Nihayetinde taraf markalarının birebir aynı hizmetleri kapsadıkları bir durumda, karşılaştırılan işaretler arasında benzerlik ve buna bağlı olarak iltibas ihtimali bulunmadığı kanaatine varılması için işaretlerin ayırt edici unsurları yönünden ciddi anlamda birbirlerinden uzaklaşmış olmaları gerektiği, halbuki her iki taraf markasında da esasen korunan tek unsurun birebir aynı şekilde kullanılan “…” ibaresi olduğu, taraf markalarının bu haliyle iktisadi işletmeye ait biri çatı marka ile diğeri çatı marka olmaksızın başvuru konusu edilmiş işaretler gibi algılanmalarının kaçınılmaz olacağı, “…” ibaresinin uyuşmazlık konusu hizmetler açısından doğrudan tanımlayıcı bir ibare olmadığı, ayırt ediciliği zayıf olarak nitelendirilse dahi taraf markaları arasında belirgin bir ek unsur/farklılaşmanın mevcut olmadığı, dolayısıyla tüketicilerin işaretlerin kaynakları yönünden aralarında iktisadi ya da idari bir bağ bulunduğu zannına kapılabileceği, bu durumun ise karıştırılma ihtimalinin bir karşılığı olduğu, hal böyleyken markaların benzer emtiaları içeriyor oluşu ve ayırt edici unsurları bakımından taşıdıkları yüksek benzerlik itibariyle aralarında oluşan benzerliğin iltibas ihtimaline neden olabileceği kanaatine varılmıştır.

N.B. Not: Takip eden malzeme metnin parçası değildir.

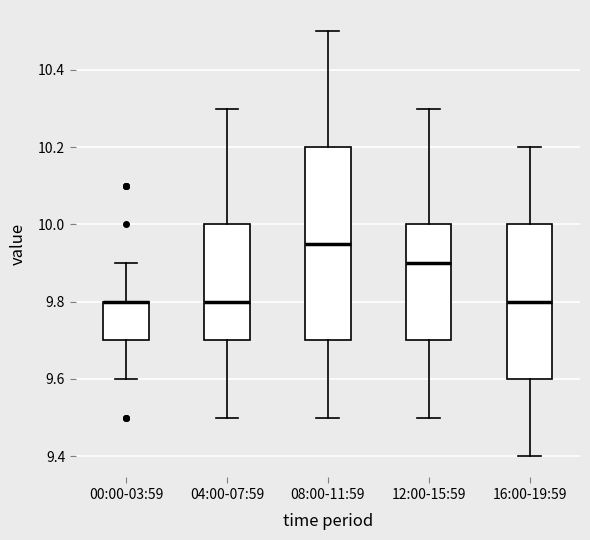

Reading left to right, transcribe this box plot: for each box, give where its median line is, the range the box spans, and where its two whiskers end, as read against the y-axis. The values are not printed on the chart, so give them approximately, as read against the axis.

00:00-03:59: median 9.80 (drawn on the box's upper edge), box 9.70 to 9.80, whiskers 9.60 to 9.90
04:00-07:59: median 9.80, box 9.70 to 10.00, whiskers 9.50 to 10.30
08:00-11:59: median 9.96, box 9.70 to 10.20, whiskers 9.50 to 10.50
12:00-15:59: median 9.90, box 9.70 to 10.00, whiskers 9.50 to 10.30
16:00-19:59: median 9.80, box 9.60 to 10.00, whiskers 9.40 to 10.20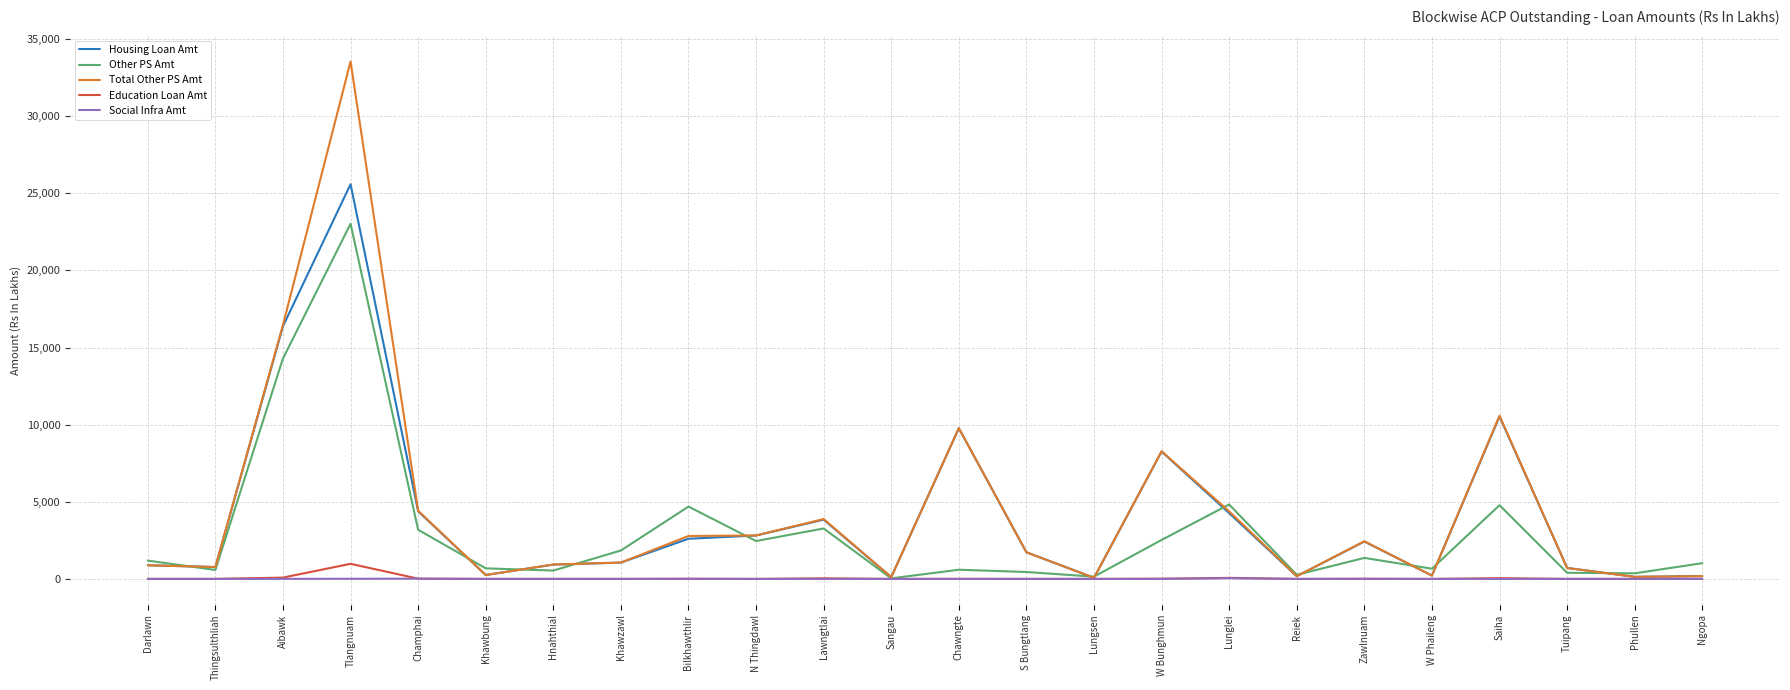

What position from the left is Ngopa?

24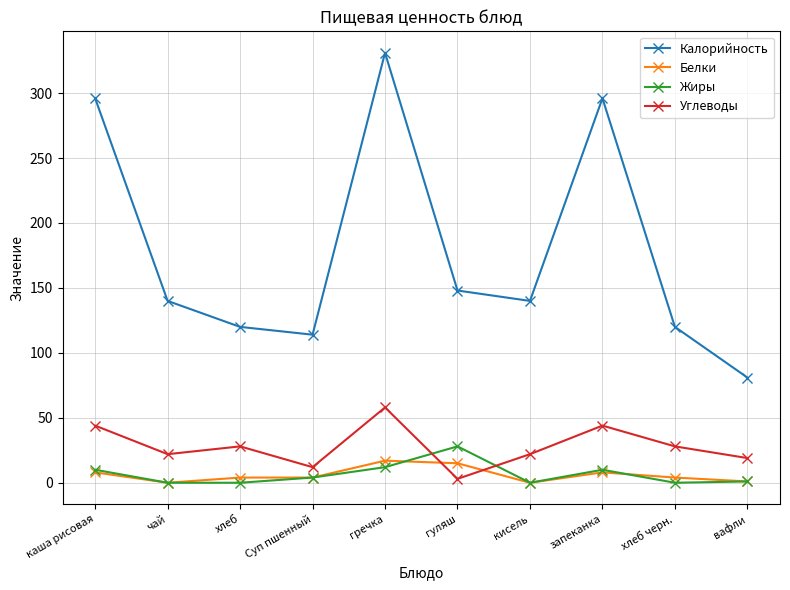

What is the total value across all series at Суп пшенный?

134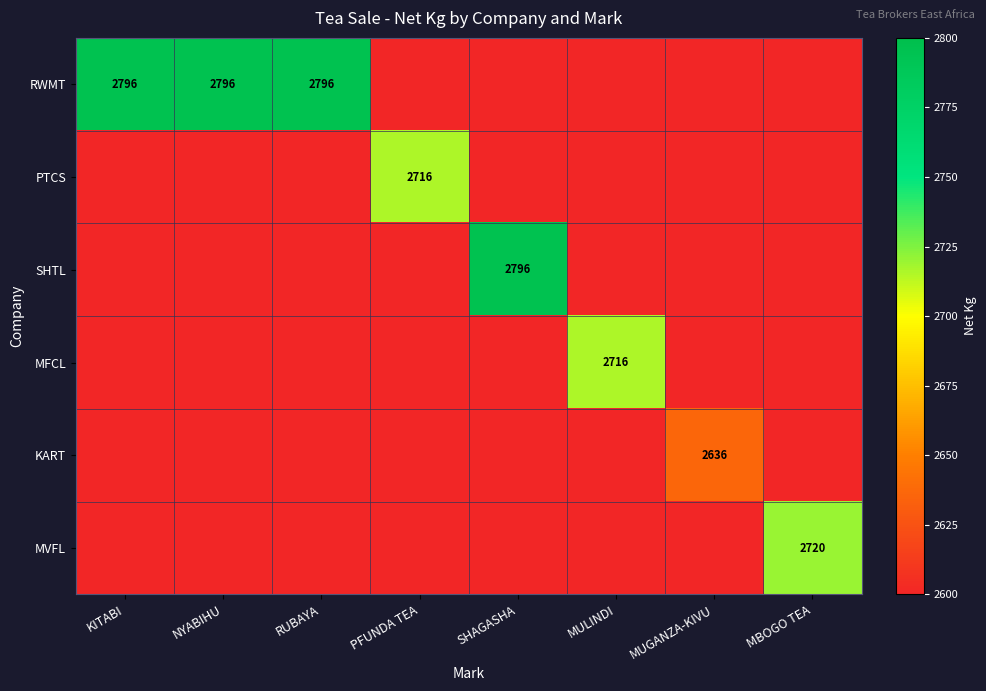

Is it true that SHTL equals 2796 at SHAGASHA?

True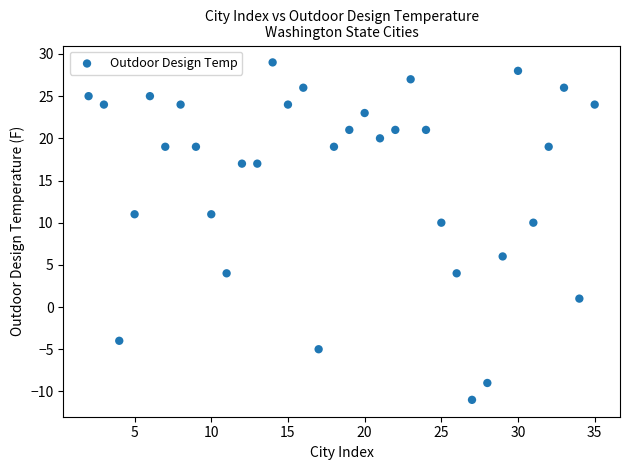

What is the range of Y values (max minus min)?

40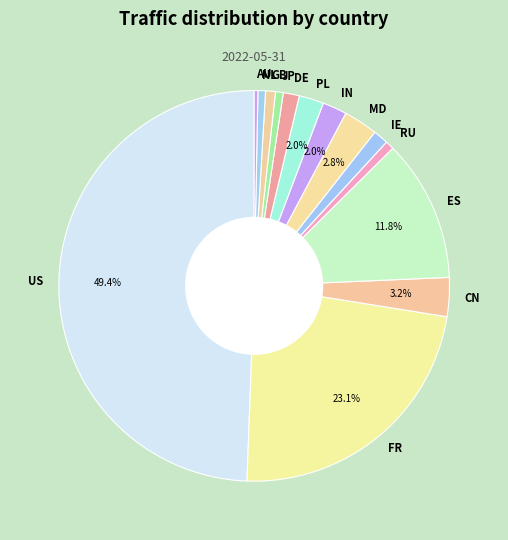

Is PL the majority of the pie?

No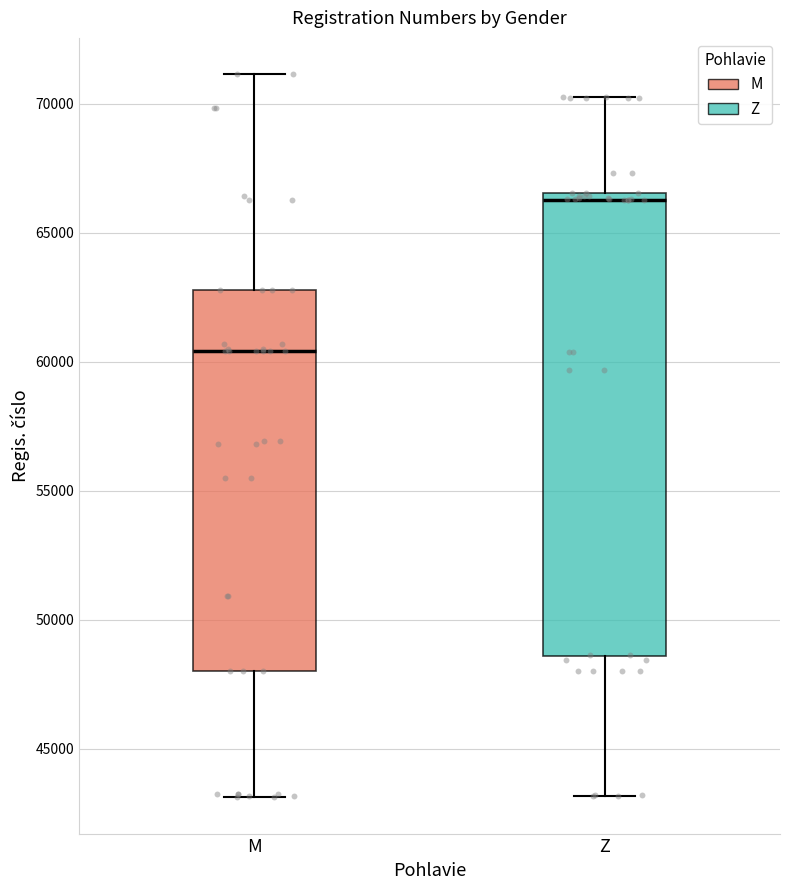

Where is the upper edge of the box for M on the y-axis? The values are not printed on the chart, so give them approximately, as read against the axis.

63000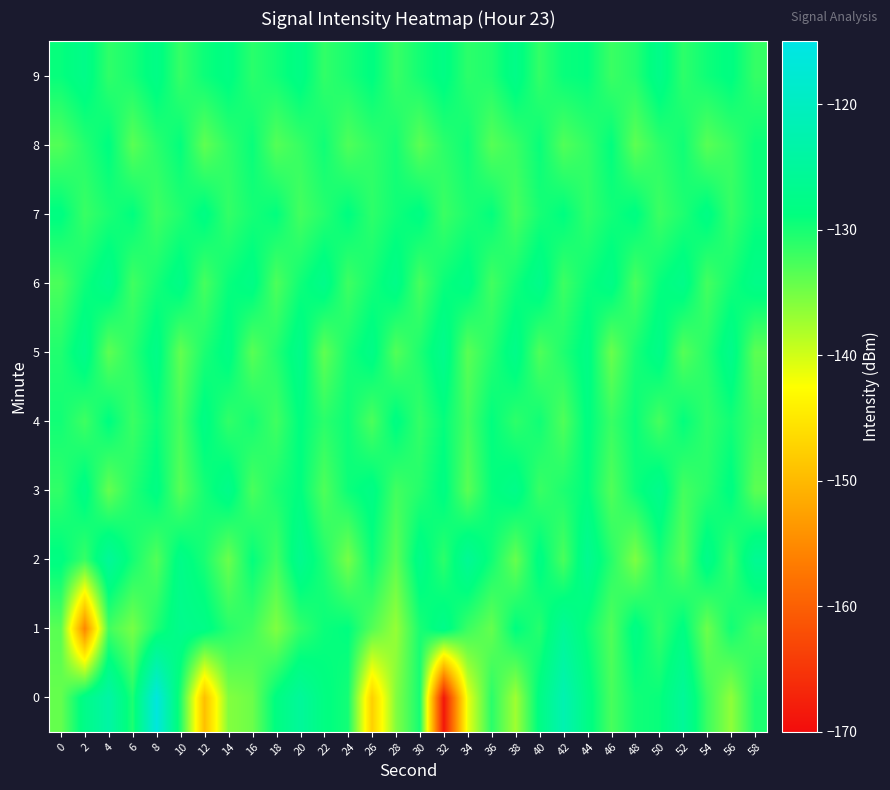

At 38, list the series in order from smallest to largest.

0, 2, 7, 8, 4, 6, 1, 9, 3, 5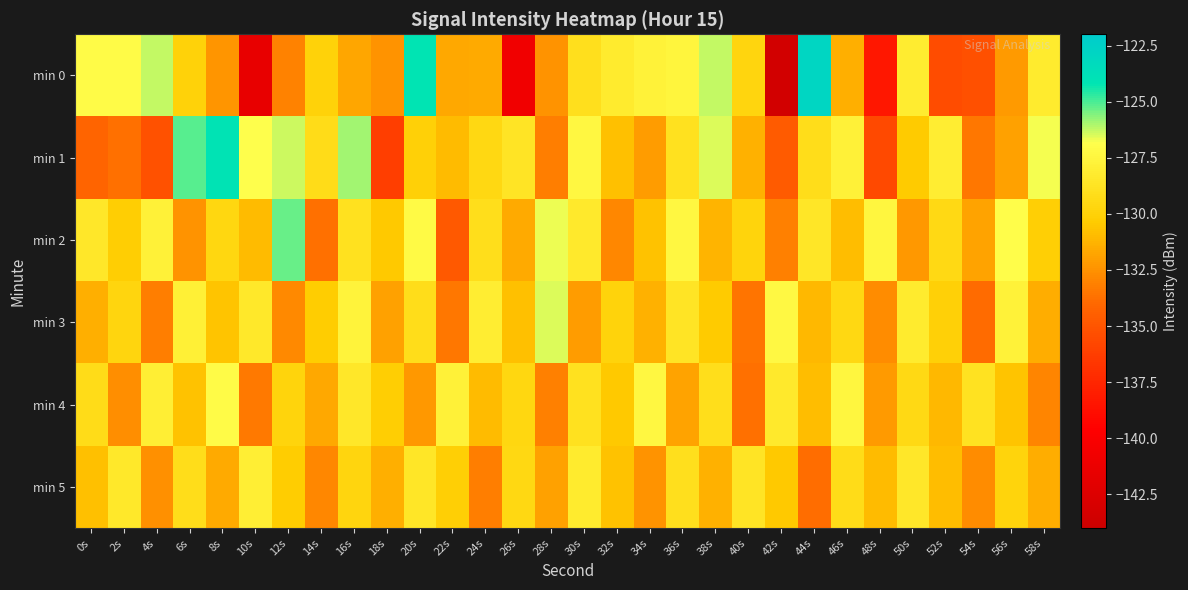

What is the total value across all series at 10s?

-789.2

Taraflarca sunulan belgeler ile tüm deliller incelenmiş, alınan raporda çoğunluk görüş ile tüm dosya kapsamı birlikte değerlendirilmiş olup yukarıda açıklanan gerekçelerle, davanın reddine karar vermek gerekmiş, aşağıdaki şekilde hüküm kurulmuştur.
HÜKÜM:
1-Davanın REDDİNE,
2-Alınması gereken 179,90 TL harçtan peşin alınan 80,70 TL harcın mahsubu ile 99,20 TL bakiye harcın davacıdan alınarak Hazineye gelir kaydına,
3-Davalılar kendilerini vekille temsil ettirdiği için AAÜT uyarınca 15.000,00 TL vekalet ücretinin davacıdan alınarak davalılara verilmesine,
4-Davacının yapmış olduğu yargılama giderlerinin üzerlerinde bırakılmasına,
5-Tarafların yatırdıkları gider avanslarından kalan tutarın HMK 333/1 uyarınca karar kesinleştiğinde iade işlemi yapılmak üzere tebliğden itibaren 15 gün içinde, banka hesap numarası bildirildiğinde hesaba aktarılmasına, aksi halde … aracılığı ile adreste ödemeli olarak gönderilmesine,
Dair verilen karar, taraf vekillerinin yüzüne karşı 6100 sayılı HMK’nun 341. ile 345. Maddelerine göre tebliğinden itibaren iki haftalık süre içinde … Bölge Adliye Mahkemesine İstinaf Kanun Yoluna dilekçe ile başvurulabileceğine yönelik karar açıkça okunup, usulen anlatıldı. 26/01/2023
Katip …
¸

Hakim …
¸

¸Bu belge 5070 sayılı Elektronik İmza Kanunu gereğince
DYS üzerinden E-İmza ile imzalanmış olup,
Ayrıca fiziki olarak imzalanmayacaktır.